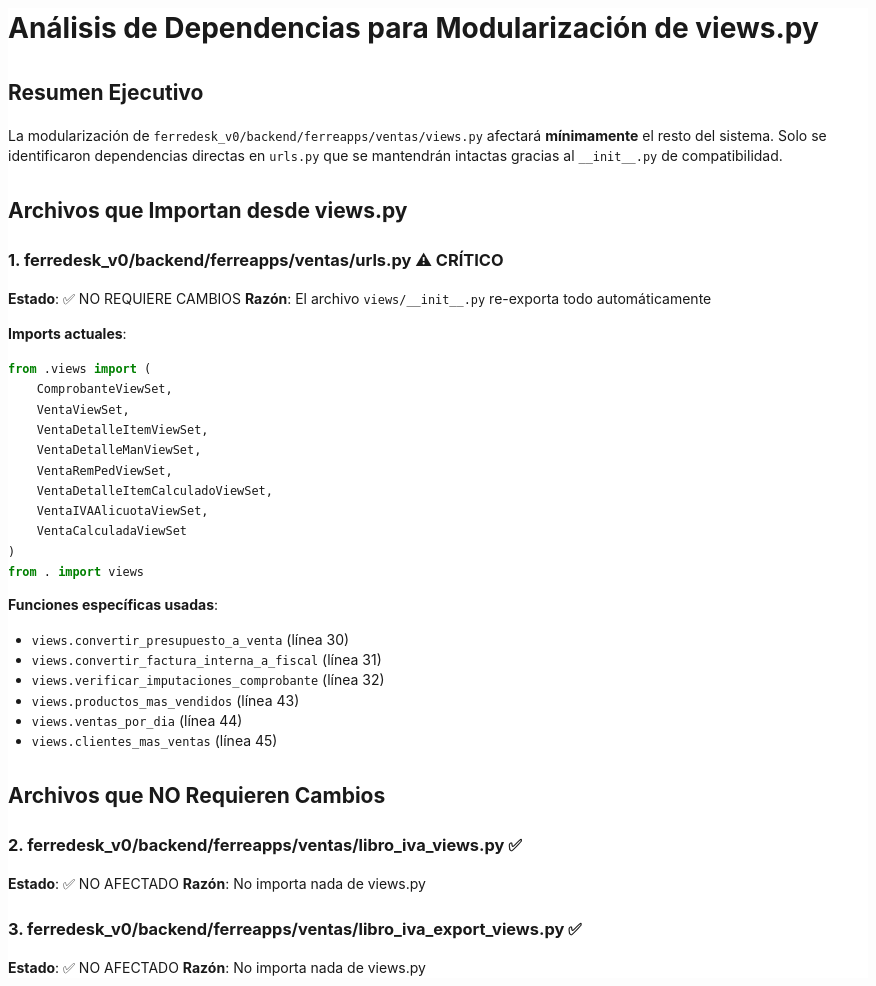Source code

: # Análisis de Dependencias para Modularización de views.py

## Resumen Ejecutivo
La modularización de `ferredesk_v0/backend/ferreapps/ventas/views.py` afectará **mínimamente** el resto del sistema. Solo se identificaron dependencias directas en `urls.py` que se mantendrán intactas gracias al `__init__.py` de compatibilidad.

## Archivos que Importan desde views.py

### 1. **ferredesk_v0/backend/ferreapps/ventas/urls.py** ⚠️ CRÍTICO
**Estado**: ✅ NO REQUIERE CAMBIOS
**Razón**: El archivo `views/__init__.py` re-exporta todo automáticamente

**Imports actuales**:
```python
from .views import (
    ComprobanteViewSet,
    VentaViewSet,
    VentaDetalleItemViewSet,
    VentaDetalleManViewSet,
    VentaRemPedViewSet,
    VentaDetalleItemCalculadoViewSet,
    VentaIVAAlicuotaViewSet,
    VentaCalculadaViewSet
)
from . import views
```

**Funciones específicas usadas**:
- `views.convertir_presupuesto_a_venta` (línea 30)
- `views.convertir_factura_interna_a_fiscal` (línea 31)
- `views.verificar_imputaciones_comprobante` (línea 32)
- `views.productos_mas_vendidos` (línea 43)
- `views.ventas_por_dia` (línea 44)
- `views.clientes_mas_ventas` (línea 45)

## Archivos que NO Requieren Cambios

### 2. **ferredesk_v0/backend/ferreapps/ventas/libro_iva_views.py** ✅
**Estado**: ✅ NO AFECTADO
**Razón**: No importa nada de views.py

### 3. **ferredesk_v0/backend/ferreapps/ventas/libro_iva_export_views.py** ✅
**Estado**: ✅ NO AFECTADO
**Razón**: No importa nada de views.py
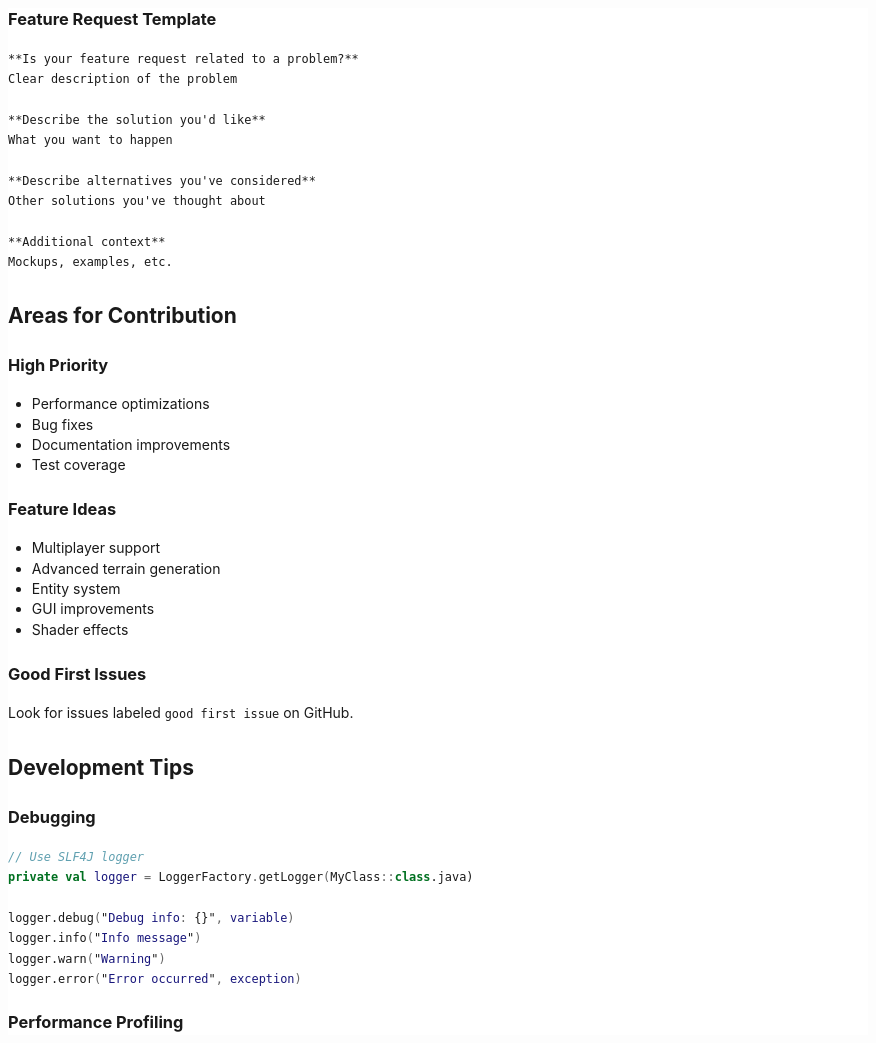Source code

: ### Feature Request Template

```markdown
**Is your feature request related to a problem?**
Clear description of the problem

**Describe the solution you'd like**
What you want to happen

**Describe alternatives you've considered**
Other solutions you've thought about

**Additional context**
Mockups, examples, etc.
```

## Areas for Contribution

### High Priority

- Performance optimizations
- Bug fixes
- Documentation improvements
- Test coverage

### Feature Ideas

- Multiplayer support
- Advanced terrain generation
- Entity system
- GUI improvements
- Shader effects

### Good First Issues

Look for issues labeled `good first issue` on GitHub.

## Development Tips

### Debugging

```kotlin
// Use SLF4J logger
private val logger = LoggerFactory.getLogger(MyClass::class.java)

logger.debug("Debug info: {}", variable)
logger.info("Info message")
logger.warn("Warning")
logger.error("Error occurred", exception)
```

### Performance Profiling
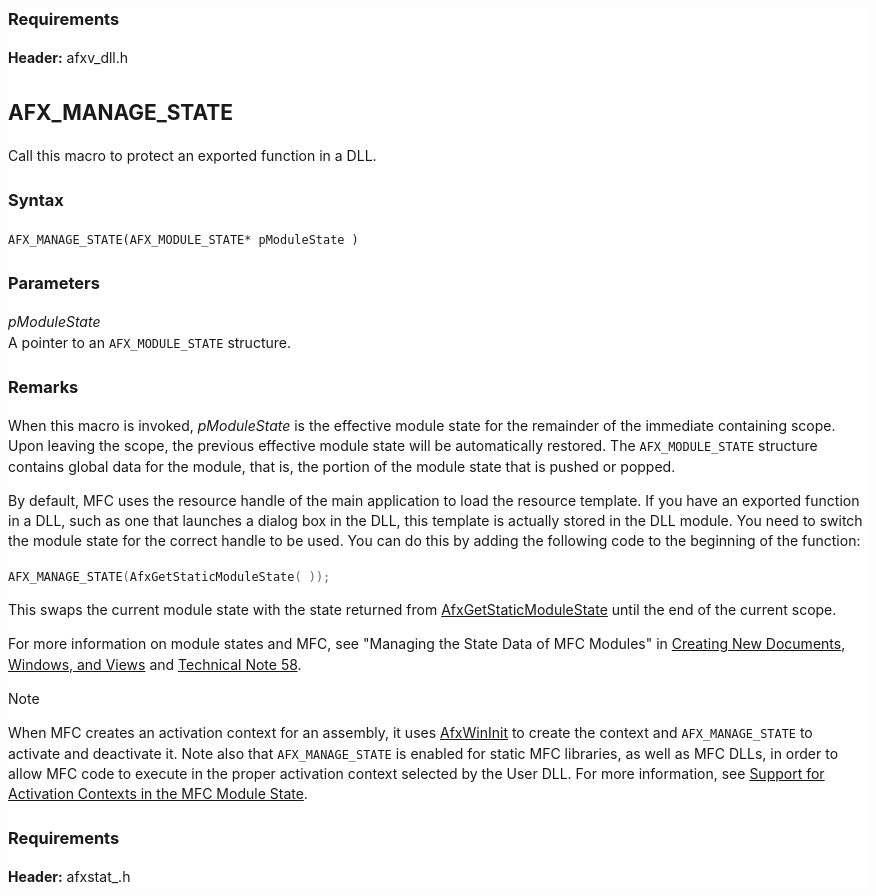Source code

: ### Requirements

**Header:** afxv_dll.h

## <a name="afx_manage_state"></a>  AFX_MANAGE_STATE

Call this macro to protect an exported function in a DLL.

### Syntax

```
AFX_MANAGE_STATE(AFX_MODULE_STATE* pModuleState )
```

### Parameters

*pModuleState*<br/>
A pointer to an `AFX_MODULE_STATE` structure.

### Remarks

When this macro is invoked, *pModuleState* is the effective module state for the remainder of the immediate containing scope. Upon leaving the scope, the previous effective module state will be automatically restored.
The `AFX_MODULE_STATE` structure contains global data for the module, that is, the portion of the module state that is pushed or popped.

By default, MFC uses the resource handle of the main application to load the resource template. If you have an exported function in a DLL, such as one that launches a dialog box in the DLL, this template is actually stored in the DLL module. You need to switch the module state for the correct handle to be used. You can do this by adding the following code to the beginning of the function:

```cpp
AFX_MANAGE_STATE(AfxGetStaticModuleState( ));
```

This swaps the current module state with the state returned from [AfxGetStaticModuleState](#afxgetstaticmodulestate) until the end of the current scope.

For more information on module states and MFC, see "Managing the State Data of MFC Modules" in [Creating New Documents, Windows, and Views](../creating-new-documents-windows-and-views.md) and [Technical Note 58](../tn058-mfc-module-state-implementation.md).

> [!NOTE]
>  When MFC creates an activation context for an assembly, it uses [AfxWinInit](#afxwininit) to create the context and `AFX_MANAGE_STATE` to activate and deactivate it. Note also that `AFX_MANAGE_STATE` is enabled for static MFC libraries, as well as MFC DLLs, in order to allow MFC code to execute in the proper activation context selected by the User DLL. For more information, see [Support for Activation Contexts in the MFC Module State](../support-for-activation-contexts-in-the-mfc-module-state.md).

### Requirements

**Header:** afxstat_.h
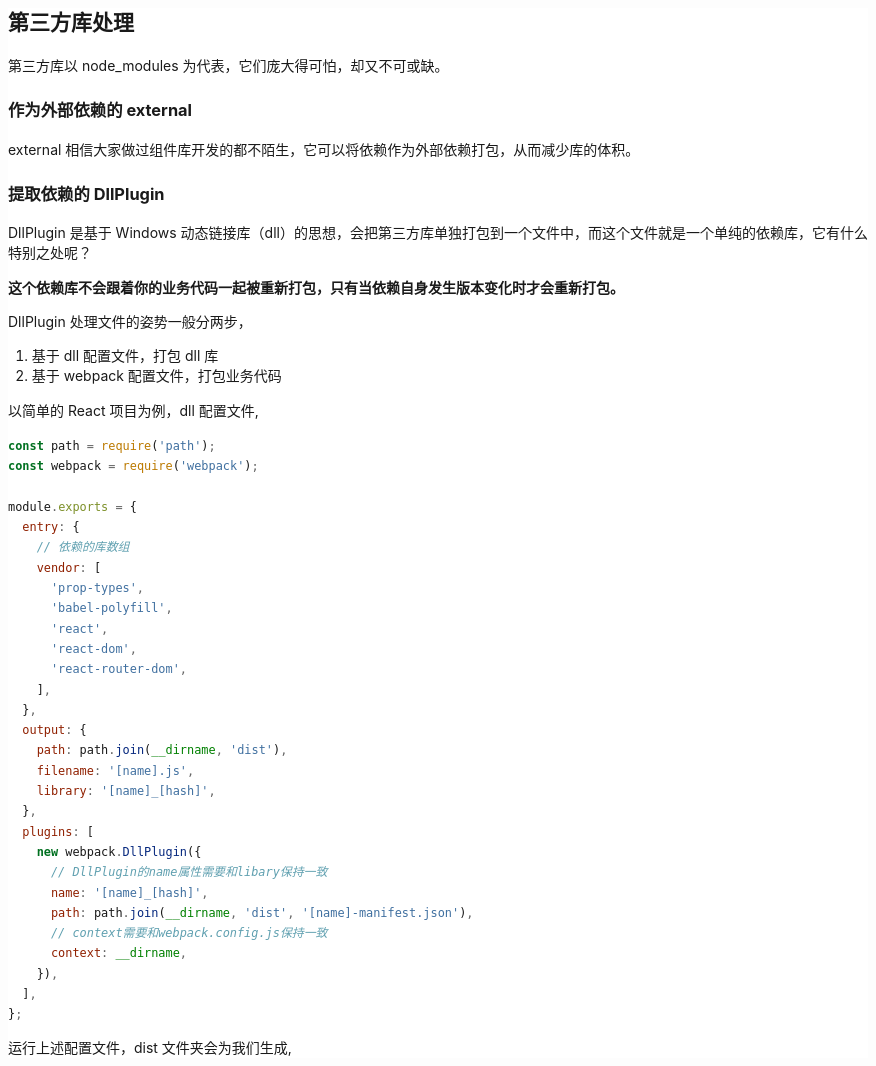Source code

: ## 第三方库处理

第三方库以 node_modules 为代表，它们庞大得可怕，却又不可或缺。

### 作为外部依赖的 external

external 相信大家做过组件库开发的都不陌生，它可以将依赖作为外部依赖打包，从而减少库的体积。

### 提取依赖的 DllPlugin

DllPlugin 是基于 Windows 动态链接库（dll）的思想，会把第三方库单独打包到一个文件中，而这个文件就是一个单纯的依赖库，它有什么特别之处呢？

**这个依赖库不会跟着你的业务代码一起被重新打包，只有当依赖自身发生版本变化时才会重新打包。**

DllPlugin 处理文件的姿势一般分两步，

1. 基于 dll 配置文件，打包 dll 库
2. 基于 webpack 配置文件，打包业务代码

以简单的 React 项目为例，dll 配置文件,

```js
const path = require('path');
const webpack = require('webpack');

module.exports = {
  entry: {
    // 依赖的库数组
    vendor: [
      'prop-types',
      'babel-polyfill',
      'react',
      'react-dom',
      'react-router-dom',
    ],
  },
  output: {
    path: path.join(__dirname, 'dist'),
    filename: '[name].js',
    library: '[name]_[hash]',
  },
  plugins: [
    new webpack.DllPlugin({
      // DllPlugin的name属性需要和libary保持一致
      name: '[name]_[hash]',
      path: path.join(__dirname, 'dist', '[name]-manifest.json'),
      // context需要和webpack.config.js保持一致
      context: __dirname,
    }),
  ],
};
```

运行上述配置文件，dist 文件夹会为我们生成,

◇ ◇ ◇ ◇ ◇ ◇ ◇

— Instructions to follow —
The lines to copy are those above that contain the string "AfxGetStaticModuleState".

— Exercise solution —
AFX_MANAGE_STATE(AfxGetStaticModuleState( ));
This swaps the current module state with the state returned from [AfxGetStaticModuleState](#afxgetstaticmodulestate) until the end of the current scope.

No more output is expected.